Excerpts of recent editorials of statewide and national interest from Ohio newspapers:
The Columbus Dispatch, July 28
A recent Ohio appeals-court ruling that cruiser dash-camera videos are confidential "investigatory materials," rather than open public records, threatens Ohioans' ability to monitor police and defend against abuse.
This decision is no favor to law-enforcement officers, either. They often rely upon these videos to prove they behaved professionally and even heroically under difficult circumstances.
For these reasons, police agencies would be wise to promptly comply with requests to turn over these videos — which have been regarded in practice as a public record — and to ignore a single court's opinion as overreach....
Dennis Hetzel, executive director of the Ohio Newspaper Association, called the decision "disturbing," and said it "would greatly limit the ability to assess the performance of law-enforcement agencies." He fears it will open up "a vast new opportunity for government secrecy."
While the ruling is effective only within the 12th District, the fear is that it will provide police a precedent to say "no" when videos cast them or someone powerful in a bad light....
The dashboard cameras aren't turned on only when a crime is in progress. They are recording even if an officer stops to help someone with a flat tire. They are a routine part of police work....
The judicial branch is making it increasingly difficult for people of ordinary means to monitor their government and defend against abuse of power. The compounding effect of these court cases is alarming.
Police and other public officials should remember that hiding public records undermines public trust.
The Marietta Times, July 26
Public school teachers and administrators sometimes grow frustrated at demands politicians put on them. No wonder. Curriculum demands vary regularly, depending on what seems to concern the public most at a given time.
But some failings in the priorities we set for schools seem obvious. One is "financial literacy." In essence, that means teaching students how to handle personal finances and basics on the economy as a whole.
An international assessment of financial literacy among students has been completed by the Organization for Economic Cooperation and Development. It included nearly 28,000 15-year-olds in 18 countries and economic regions.

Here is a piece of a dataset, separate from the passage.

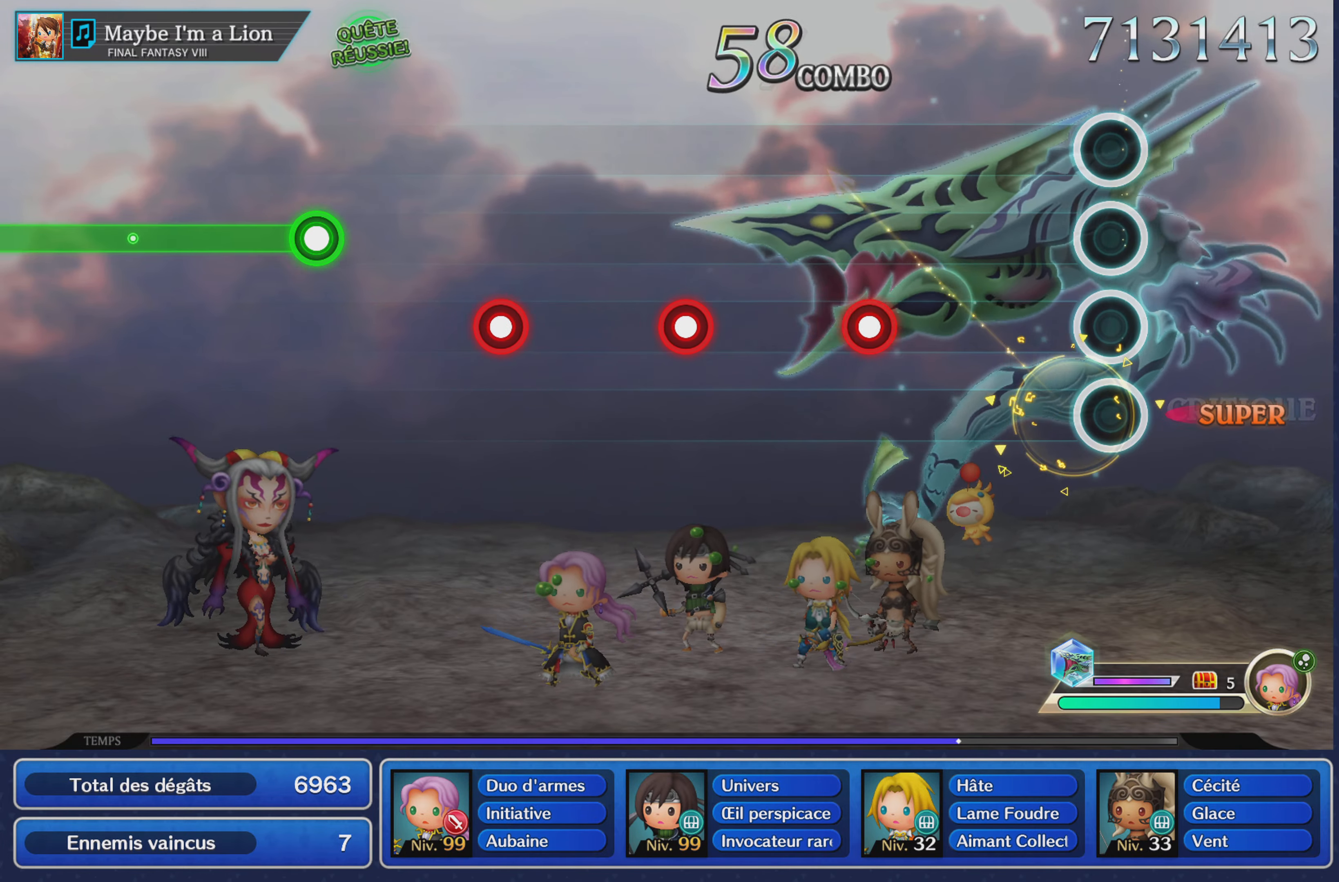
{"buttons": [], "left_stick": "center", "right_stick": "center", "events": [[384, "R1", "down"], [501, "R1", "up"]]}
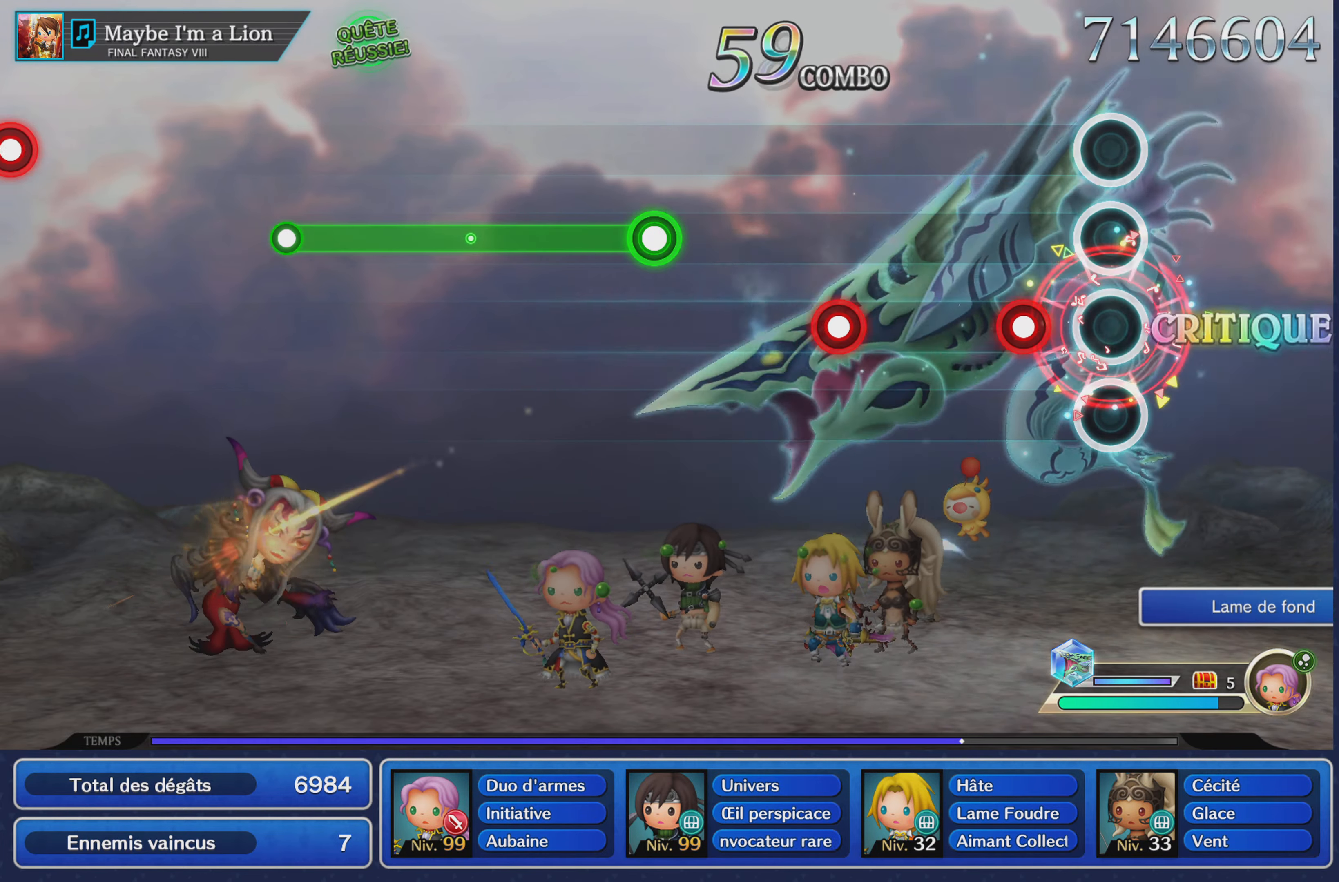
{"buttons": [], "left_stick": "center", "right_stick": "center", "events": [[150, "L1", "down"], [250, "L1", "up"], [384, "R1", "down"], [484, "R1", "up"]]}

Though American students did not turn in embarrassing scores, they certainly did not shine. Their financial literacy was ranked ninth among the 18 groups.
Too many U.S. high school graduates do not recognize the importance of balancing a checkbook, not to mention how to do it. They do not understand that when the Treasury Department prints more money, it is not creating new wealth. They do not realize that someone has to pay for every "free" offer, whether by government or business. They do not make connections between government policy and their cost of living. Interest on loans is a mystery to them.
In short, they lack basic knowledge needed to safeguard their own interests. That may well be the most important priority U.S. educators should address in any school reform campaigns.
The (Toledo) Blade, July 28
You haven't heard that much about children's issues in this year's campaigns for statewide offices and Congress in Ohio and Michigan. The flippant explanation is that children don't vote or make campaign contributions. But even if too many elected officials allow such cynical calculations to guide their behavior, voters can't afford to.
The Annie E. Casey Foundation, a private philanthropy that is one of the nation's most effective advocates of child-welfare and juvenile-justice reform, has just released this year's edition of its Kids Count data book. The annual report assesses how children are doing, across the country and in each state, in four areas: economic well-being, education, health, and family and community.
The 2014 report suggests that the kindest adjective to apply to the condition of children in Ohio and Michigan is "mediocre." That's not good enough. Our children deserve more-effective public policies (as well as private efforts) to improve their lives, but won't get them until voters demand them.
Ohio ranks a middling 24th overall among the states on the Kids Count report card — slightly better on education, health, and economic well-being, but worse on family and community measures....
One of every four Ohio children lives in poverty, and one of every three has parents who lack secure jobs, the report says. Both rates are slightly above the national average, and both have gotten worse since the Great Recession. Ohio also lags behind the nation in teen births and in its rates of children who live in single-parent families and in high-poverty areas — a measure of economic segregation.
The (Findlay) Courier, July 26
In recent weeks, Ohio Attorney General Mike DeWine has come under fire for how his office awards contracts for outside legal work.
David Pepper, a Democrat who is seeking DeWine's job this November, has accused DeWine, a Republican, of engaging in a pay-to-play scheme in which firms which make donations to his campaign, or a Haiti charity created in DeWine's daughter's memory, are favored when it comes winning lucrative state contracts to handle securities fraud and other legal matters.
While the claims may be politically based, and would be difficult to prove, the suspicion cast is damning for DeWine, and he must address them to retain credibility.
One way would be to make the process used to pick outside firms more transparent by documenting why one firm is selected over another....
One firm seeking work as a collection agency was created just before the bidding started and was formed by a DeWine supporter and longtime contributor to the Summit County Republican Party. Even though it lacked experience and appropriate licensing credentials, it still won a contract.
The timing, if nothing else, is highly suspect....
Meanwhile, DeWine has denied any connection between contributions and contracts, as have previous attorneys general who have been accused of similar activity.
Still, he needs to put the controversy behind him as soon as possible.
The simplest way to clear the air would be to make the selection of outside firms as public as possible, and refuse to accept political donations from any firm that wants to work for the state.